> _RECORDED INFORMATION_:
+++

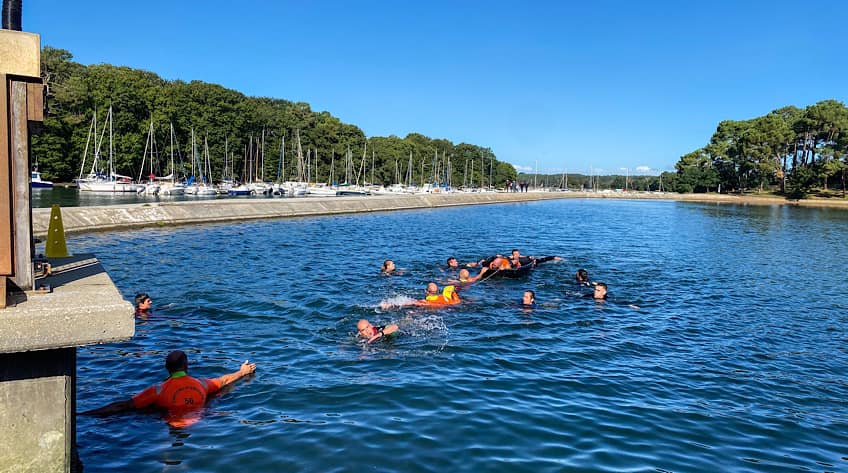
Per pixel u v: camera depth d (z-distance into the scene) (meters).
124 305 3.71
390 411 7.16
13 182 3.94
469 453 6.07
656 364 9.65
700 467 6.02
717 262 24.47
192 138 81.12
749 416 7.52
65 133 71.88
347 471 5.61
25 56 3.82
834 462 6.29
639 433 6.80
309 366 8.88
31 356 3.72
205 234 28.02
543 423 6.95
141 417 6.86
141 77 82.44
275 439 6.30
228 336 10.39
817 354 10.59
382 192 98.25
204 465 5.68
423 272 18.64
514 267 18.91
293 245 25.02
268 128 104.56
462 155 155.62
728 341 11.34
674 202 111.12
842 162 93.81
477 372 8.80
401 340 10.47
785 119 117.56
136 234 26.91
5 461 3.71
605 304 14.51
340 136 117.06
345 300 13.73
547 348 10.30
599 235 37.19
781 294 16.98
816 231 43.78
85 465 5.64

+++

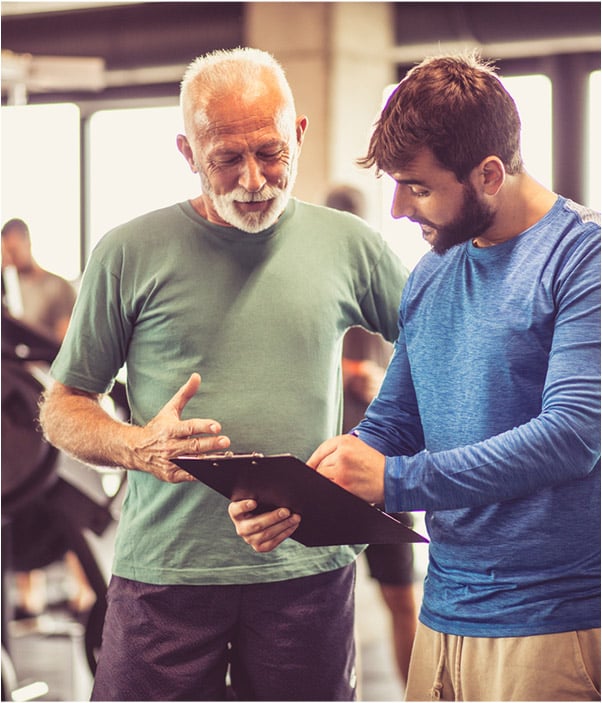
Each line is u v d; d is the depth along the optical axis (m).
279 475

+++

> _GOAL OF THE EXERCISE_: Please, from the entries above, set down exactly the lines from the one containing "514 267 18.91" through the one containing "781 294 16.98", and only those.

> _RESULT FOR THIS TASK_:
514 267 18.91
293 245 25.02
268 128 104.56
462 155 155.62
728 341 11.34
674 202 111.12
842 162 93.81
477 372 8.80
401 340 10.47
785 119 117.56
136 234 26.91
5 461 3.71
605 304 14.51
340 136 117.06
345 300 13.73
547 348 10.30
599 235 37.19
781 294 16.98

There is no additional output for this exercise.